The cold to be sure was piercing; but setting that at defiance, we galloped on, and issued shortly into a vast amphitheatre of lawns and meadows, surrounded by thick woods beautifully green. Flocks of sheep were dispersed on the slopes, whose smoothness and verdure equal our English pastures. Steep cliffs and mountains, clothed with beech to their very summits, guard this retired valley. The herbage, moistened by streams which fall from the eminences, has never been known to fade; and, whilst the chief part of Tuscany is parched by the heats of summer, these upland meadows retain the freshness of spring. I regretted not having visited them sooner, as autumn had already made great havoc amongst the foliage. Showers of leaves blew full in our faces as we rode towards the convent, placed at an extremity of the vale, and sheltered by remote firs and chestnuts towering one above another.

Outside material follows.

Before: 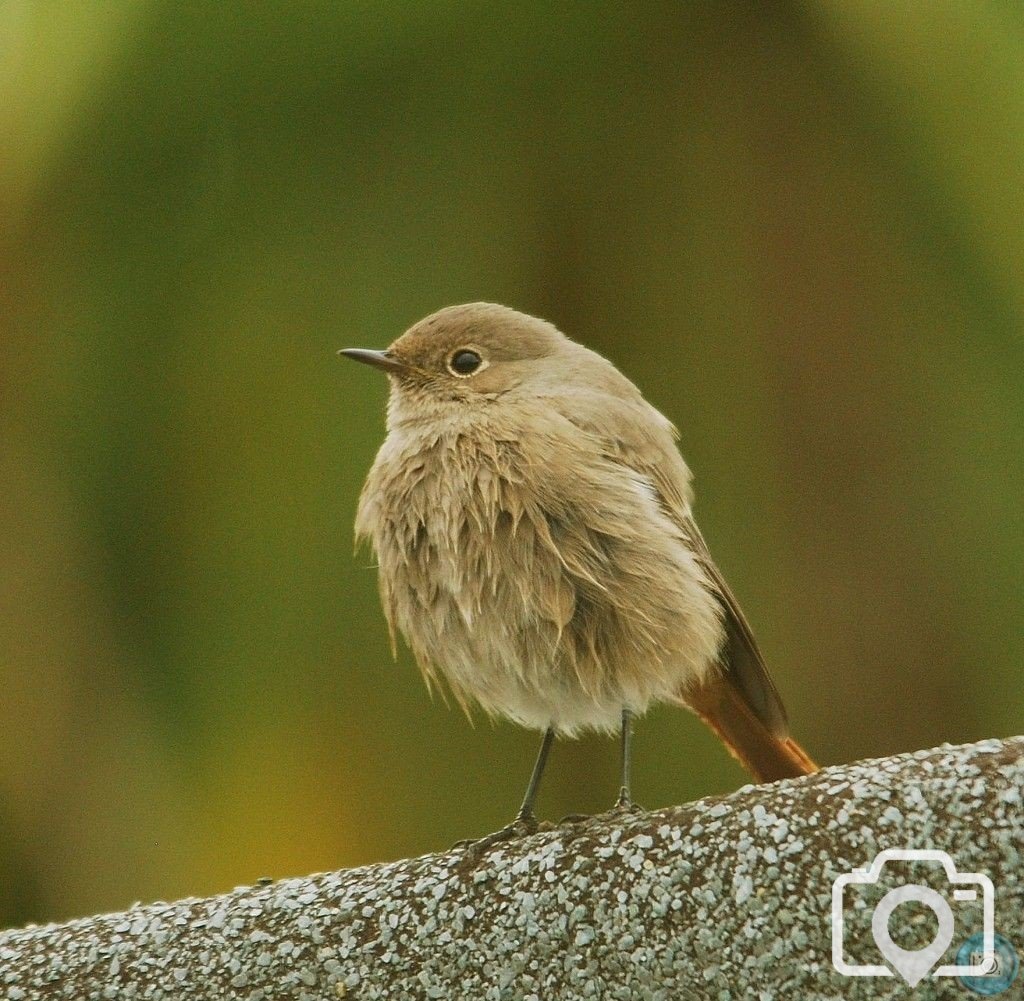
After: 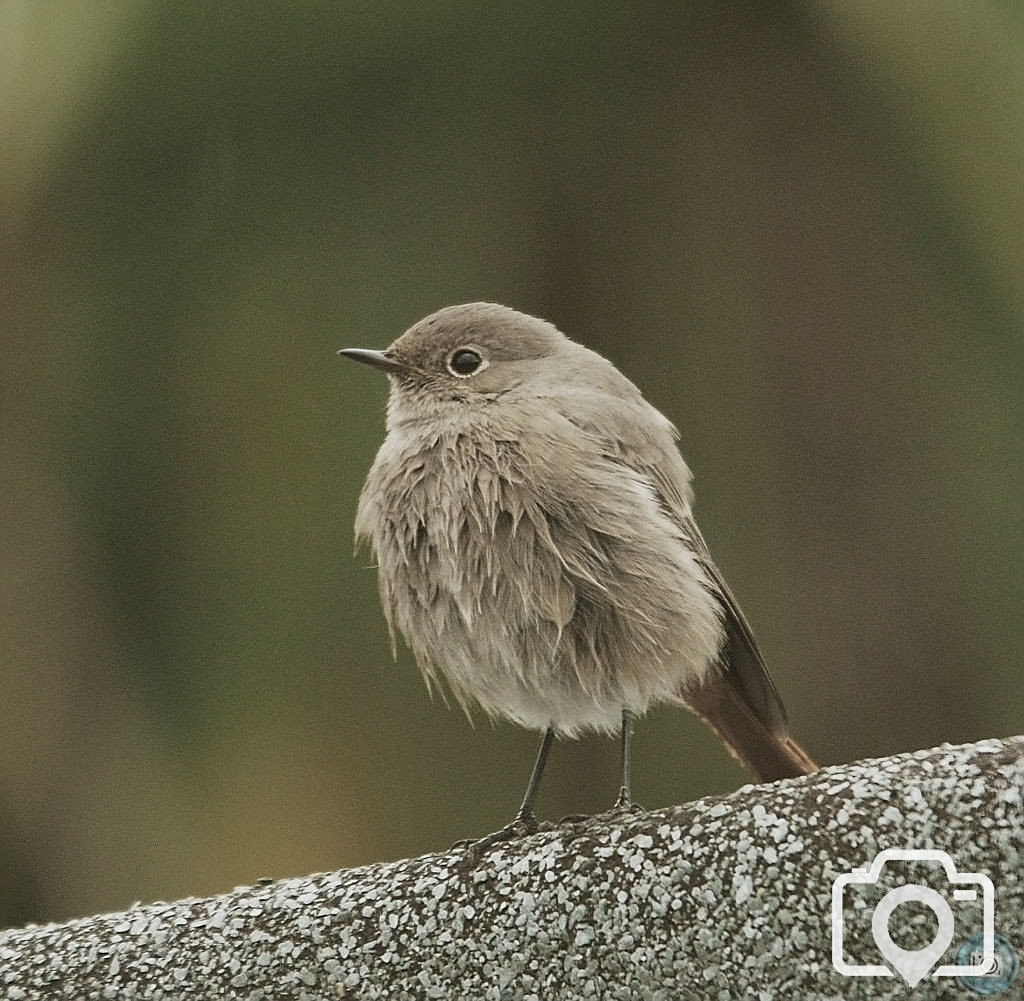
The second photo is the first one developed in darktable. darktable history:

Alighting before the entrance, two fathers came out and received us into the peace of their retirement. We found a blazing fire, and tables spread very comfortably before it, round which five or six overgrown friars were lounging, who seemed, by the sleekness and rosy hue of their countenances, not totally to have despised this mortal existence.
My letters of recommendation soon brought the heads of the order about me, fair round figures, such as a Chinese would have placed in his pagoda. I could willingly have dispensed with their attention; yet to avoid this was scarcely within the circle of possibility. All dinner we endured the silliest questions imaginable; but that despatched, away flew your humble servant to the fields and forests. The fathers made a shift to waddle after, as fast and as complaisantly as they were able, but were soon distanced.
Now, I found myself at liberty, and ran up a narrow path overhung by rock, with bushy chestnuts starting from the crevices. This led me into wild glens of beech trees, mostly decayed and covered with moss: several were fallen. It was amongst these the holy hermit Gualbertus had his cell. I rested a moment upon one of their huge branches, listening to the roar of a waterfall which the wood concealed; then springing up, I clambered over crags and fragments, guided by the sound, and presently discovered a full stream, precipitating itself down a cliff of pine, amongst which I remained several minutes, watching the fallen floods; till, tired with their endless succession, I plunged into the thickest of the grove. A beech received me, like a second Gualbertus, in its hollow trunk. The dry leaves chased each other down the steeps on the edge of the torrents with hollow rustlings, whilst the solemn wave of the forests above exactly answered the idea I had formed of Valombrosa,
“ . . . where th’ Etrurian shades
High overarch’t imbowr.”
The scene was beginning to take effect, and the genius of Milton to move across his favourite valley, when the fathers arrived puffing and blowing, by an easier ascent than I knew of. Pardon me, if I cursed their intrusion, and wished them as still as Gualbertus.
“You have missed the way,” cried the youngest; “the hermitage, with the fine picture by Andrea del Sarto, which all the English admire, is on the opposite side of the wood: there don’t you see it on the point of the cliff?”
“Yes, yes,” said I a little peevishly; “I wonder the devil has not pushed it down long ago; it seems to invite his kick.”
“Satan,” answered the old Pagod very dryly, “is full of malice; but whoever drinks of a spring which the Lord causeth to flow near the hermitage is freed from his illusions.”
“Are they so?” replied I with a sanctified accent; “then prithee conduct me thither, for I have great need of such salutary waters, being troubled with strange fancies and imaginations, such as the evil one himself ought to be ashamed of inspiring.”